Downtown upgrade plans broaden
Anyone who spends much time in downtown Prineville has likely noticed a few businesses sporting new storefronts.
Some added a fresh coat of paint to the building exterior, while others updated the signage.
This work was made possible by a grant program the City of Prineville launched as part of its downtown revitalization effort.
So far, upgrades have focused primarily on creating more inviting and eye-catching storefronts that hook tourists passing through town, but that could soon change as local leaders examine new ways to improve the downtown area.
The revitalization effort was spurred in large part by an assessment Michele Reeves of Civilis Consultants conducted in 2014. Hired by city leaders to examine downtown Prineville and find ways to improve business and tourism, she spent two days in the community, capping her visit with a public presentation of her findings to local business owners and city leaders.
One of her main critiques was downtown storefronts needed updated paint jobs, signage and other improvements to entice more tourist interest. Acting on that advice, the city launched a grant program through which businesses could apply for reimbursement for façade improvements. The city agreed to match 50 percent of the grant funds for projects up to $2,500. Ten local businesses have taken advantage of the program in the past two years.
More recently, in late 2017, the Downtown Strategic Planning Committee created a Third Street Development Plan that called for multiple upgrades to sidewalks on both sides of the road from the west "Y" to as far east as Elm Street and possibly beyond.
Possible improvements include installation of artwork, bicycle racks, trees and bushes, seating and new trash cans.
Now, with those plans in motion, city planning leaders are teaming up with Central Oregon Intergovernmental Council (COIC) and the Prineville-Crook County Chamber of Commerce to expand on the downtown improvement effort.
"COIC came to us early in the year and said they had some grant money," said City Planning Director Josh Smith. He went on to explain that the organization had no particular project in mind for the $10,000 grant, but felt the city could use it for something worthwhile.
After brainstorming different uses, Smith and other city leaders determined that downtown revitalization best fit what COIC had in mind. More specifically, they wanted to bring Reeves back to Prineville for an encore downtown assessment.
"It has been two years (since the façade improvements began), there has been a lot of activity, let's bring her back," Smith said.

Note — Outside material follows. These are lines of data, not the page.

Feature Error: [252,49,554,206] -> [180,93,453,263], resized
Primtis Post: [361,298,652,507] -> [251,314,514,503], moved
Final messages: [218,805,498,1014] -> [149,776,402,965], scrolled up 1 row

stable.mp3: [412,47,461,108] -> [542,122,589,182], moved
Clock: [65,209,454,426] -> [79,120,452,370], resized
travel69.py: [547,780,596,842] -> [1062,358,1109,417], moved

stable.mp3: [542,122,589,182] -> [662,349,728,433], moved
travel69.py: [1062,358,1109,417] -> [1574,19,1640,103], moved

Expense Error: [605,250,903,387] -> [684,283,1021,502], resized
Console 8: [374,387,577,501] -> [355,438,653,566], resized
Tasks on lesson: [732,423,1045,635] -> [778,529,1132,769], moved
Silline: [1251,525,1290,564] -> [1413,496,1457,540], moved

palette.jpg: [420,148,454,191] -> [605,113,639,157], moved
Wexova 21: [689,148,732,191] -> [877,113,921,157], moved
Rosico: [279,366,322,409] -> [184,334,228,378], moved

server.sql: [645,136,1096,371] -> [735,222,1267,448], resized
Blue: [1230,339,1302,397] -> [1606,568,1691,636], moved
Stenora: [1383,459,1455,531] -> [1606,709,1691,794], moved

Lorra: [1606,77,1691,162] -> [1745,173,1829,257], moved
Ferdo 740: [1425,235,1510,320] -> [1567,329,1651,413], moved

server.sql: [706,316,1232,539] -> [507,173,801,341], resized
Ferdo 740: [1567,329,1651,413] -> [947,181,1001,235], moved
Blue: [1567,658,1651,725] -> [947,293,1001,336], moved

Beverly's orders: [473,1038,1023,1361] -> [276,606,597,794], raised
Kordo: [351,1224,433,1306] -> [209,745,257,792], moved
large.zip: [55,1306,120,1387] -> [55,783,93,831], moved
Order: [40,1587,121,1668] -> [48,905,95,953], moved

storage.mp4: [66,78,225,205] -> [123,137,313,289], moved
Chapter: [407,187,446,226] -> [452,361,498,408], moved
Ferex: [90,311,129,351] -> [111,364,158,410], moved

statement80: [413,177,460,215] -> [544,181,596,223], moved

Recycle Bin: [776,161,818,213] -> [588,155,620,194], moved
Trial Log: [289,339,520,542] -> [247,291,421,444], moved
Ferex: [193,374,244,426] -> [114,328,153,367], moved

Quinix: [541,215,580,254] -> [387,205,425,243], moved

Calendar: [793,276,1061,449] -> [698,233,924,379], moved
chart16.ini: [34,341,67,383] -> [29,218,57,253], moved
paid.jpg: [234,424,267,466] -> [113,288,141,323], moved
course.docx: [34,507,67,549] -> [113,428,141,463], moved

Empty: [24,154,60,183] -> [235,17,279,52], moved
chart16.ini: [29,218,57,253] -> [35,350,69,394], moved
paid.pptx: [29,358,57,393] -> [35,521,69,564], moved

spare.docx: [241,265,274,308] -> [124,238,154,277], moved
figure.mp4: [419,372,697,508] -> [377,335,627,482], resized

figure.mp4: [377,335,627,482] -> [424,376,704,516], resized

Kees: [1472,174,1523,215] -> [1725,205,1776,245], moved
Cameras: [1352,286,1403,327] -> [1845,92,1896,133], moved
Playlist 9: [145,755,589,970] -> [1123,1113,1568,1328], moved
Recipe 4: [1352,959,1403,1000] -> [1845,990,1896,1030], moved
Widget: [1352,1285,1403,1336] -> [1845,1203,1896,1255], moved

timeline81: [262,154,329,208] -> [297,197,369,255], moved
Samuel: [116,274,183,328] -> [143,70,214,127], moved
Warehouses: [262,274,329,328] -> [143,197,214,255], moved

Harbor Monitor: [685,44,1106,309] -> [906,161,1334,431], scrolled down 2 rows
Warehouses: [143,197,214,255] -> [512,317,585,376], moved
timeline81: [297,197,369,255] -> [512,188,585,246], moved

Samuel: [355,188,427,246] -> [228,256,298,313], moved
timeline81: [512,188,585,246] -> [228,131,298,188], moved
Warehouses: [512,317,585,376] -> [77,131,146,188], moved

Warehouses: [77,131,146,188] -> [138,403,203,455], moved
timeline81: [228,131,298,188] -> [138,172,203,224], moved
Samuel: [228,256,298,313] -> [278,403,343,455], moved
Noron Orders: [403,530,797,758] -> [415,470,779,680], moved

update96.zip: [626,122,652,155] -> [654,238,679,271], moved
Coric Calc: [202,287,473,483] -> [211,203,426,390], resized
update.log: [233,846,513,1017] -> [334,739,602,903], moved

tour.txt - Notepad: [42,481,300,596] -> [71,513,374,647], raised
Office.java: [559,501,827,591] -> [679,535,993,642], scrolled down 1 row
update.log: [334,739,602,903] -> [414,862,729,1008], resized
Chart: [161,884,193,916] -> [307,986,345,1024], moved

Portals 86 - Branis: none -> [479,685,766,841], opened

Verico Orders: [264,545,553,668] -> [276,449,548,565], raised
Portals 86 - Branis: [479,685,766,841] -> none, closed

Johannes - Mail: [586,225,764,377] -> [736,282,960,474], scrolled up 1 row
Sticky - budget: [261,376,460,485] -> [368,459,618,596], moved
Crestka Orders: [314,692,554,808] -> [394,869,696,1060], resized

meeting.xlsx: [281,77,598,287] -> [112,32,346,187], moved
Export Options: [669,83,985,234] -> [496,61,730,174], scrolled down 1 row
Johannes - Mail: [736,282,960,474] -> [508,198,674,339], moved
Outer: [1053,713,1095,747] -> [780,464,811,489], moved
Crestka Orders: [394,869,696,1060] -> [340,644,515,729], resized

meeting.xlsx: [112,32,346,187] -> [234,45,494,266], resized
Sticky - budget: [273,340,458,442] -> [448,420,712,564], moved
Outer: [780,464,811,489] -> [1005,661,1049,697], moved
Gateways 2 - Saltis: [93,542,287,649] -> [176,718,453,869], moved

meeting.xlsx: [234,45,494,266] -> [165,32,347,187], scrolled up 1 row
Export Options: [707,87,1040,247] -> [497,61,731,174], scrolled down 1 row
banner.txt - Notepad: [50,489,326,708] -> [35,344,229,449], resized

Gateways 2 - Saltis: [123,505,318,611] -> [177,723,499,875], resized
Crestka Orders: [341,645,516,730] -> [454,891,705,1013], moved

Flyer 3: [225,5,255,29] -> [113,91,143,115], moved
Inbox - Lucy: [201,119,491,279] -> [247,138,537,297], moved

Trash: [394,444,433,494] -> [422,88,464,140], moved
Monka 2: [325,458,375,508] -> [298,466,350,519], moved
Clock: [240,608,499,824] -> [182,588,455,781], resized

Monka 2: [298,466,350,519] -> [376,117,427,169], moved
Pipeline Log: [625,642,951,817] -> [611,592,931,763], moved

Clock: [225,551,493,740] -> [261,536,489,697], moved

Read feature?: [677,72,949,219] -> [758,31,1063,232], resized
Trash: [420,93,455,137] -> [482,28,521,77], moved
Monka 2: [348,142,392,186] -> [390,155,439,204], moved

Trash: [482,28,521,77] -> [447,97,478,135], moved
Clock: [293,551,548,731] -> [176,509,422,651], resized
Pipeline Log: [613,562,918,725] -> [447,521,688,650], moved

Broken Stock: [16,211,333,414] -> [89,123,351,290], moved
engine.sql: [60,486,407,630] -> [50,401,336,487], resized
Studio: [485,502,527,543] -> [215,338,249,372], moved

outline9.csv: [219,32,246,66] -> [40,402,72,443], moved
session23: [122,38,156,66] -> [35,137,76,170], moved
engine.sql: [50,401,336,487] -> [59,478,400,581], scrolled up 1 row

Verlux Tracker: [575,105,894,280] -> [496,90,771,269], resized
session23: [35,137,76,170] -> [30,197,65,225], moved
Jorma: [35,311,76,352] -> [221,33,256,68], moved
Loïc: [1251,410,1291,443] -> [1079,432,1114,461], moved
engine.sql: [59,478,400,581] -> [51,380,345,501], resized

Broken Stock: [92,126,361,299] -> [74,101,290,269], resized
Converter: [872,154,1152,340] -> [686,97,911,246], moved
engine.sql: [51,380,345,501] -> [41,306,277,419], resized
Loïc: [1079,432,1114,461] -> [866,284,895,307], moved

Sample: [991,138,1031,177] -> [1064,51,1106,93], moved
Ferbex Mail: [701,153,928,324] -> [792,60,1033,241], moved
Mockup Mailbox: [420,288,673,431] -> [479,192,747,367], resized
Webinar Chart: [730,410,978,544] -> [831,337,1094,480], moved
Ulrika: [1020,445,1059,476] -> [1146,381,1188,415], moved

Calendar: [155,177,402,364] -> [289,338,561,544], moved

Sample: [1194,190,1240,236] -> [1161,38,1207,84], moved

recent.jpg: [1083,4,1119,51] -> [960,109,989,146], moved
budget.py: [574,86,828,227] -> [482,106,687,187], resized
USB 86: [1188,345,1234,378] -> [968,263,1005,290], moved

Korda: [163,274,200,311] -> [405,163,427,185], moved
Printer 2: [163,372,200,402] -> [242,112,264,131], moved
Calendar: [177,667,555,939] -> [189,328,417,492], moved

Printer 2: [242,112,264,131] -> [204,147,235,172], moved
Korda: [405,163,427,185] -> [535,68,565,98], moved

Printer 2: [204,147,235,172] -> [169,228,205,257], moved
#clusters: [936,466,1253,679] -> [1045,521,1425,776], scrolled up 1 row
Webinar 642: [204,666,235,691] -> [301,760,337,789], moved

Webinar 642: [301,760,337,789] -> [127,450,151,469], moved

The COIC grant will cover half of the $20,000 necessary to hire Reeves. The city will pull $5,000 from its downtown strategic planning budget, and the Chamber will cover the remaining $5,000.
This time, the assessment will take a broader look at Prineville's downtown core. Smith said it will focus more on long-term projects and functionality as well as strategies for property acquisition to improve biking and pedestrian access.
Reeves will come to town next week and will conduct her assessment during a five-day span. She will review and document opportunities for public space, public art, pocket parks and streetscape improvements, review façade improvement projects, identify underutilized properties, and look at traffic flow, parking and pedestrian flow.
Reeves will follow up the assessment with a written final report that will outline opportunities, challenges and best practices and strategies for downtown Prineville. The report is scheduled to be completed and released before the end of the calendar year.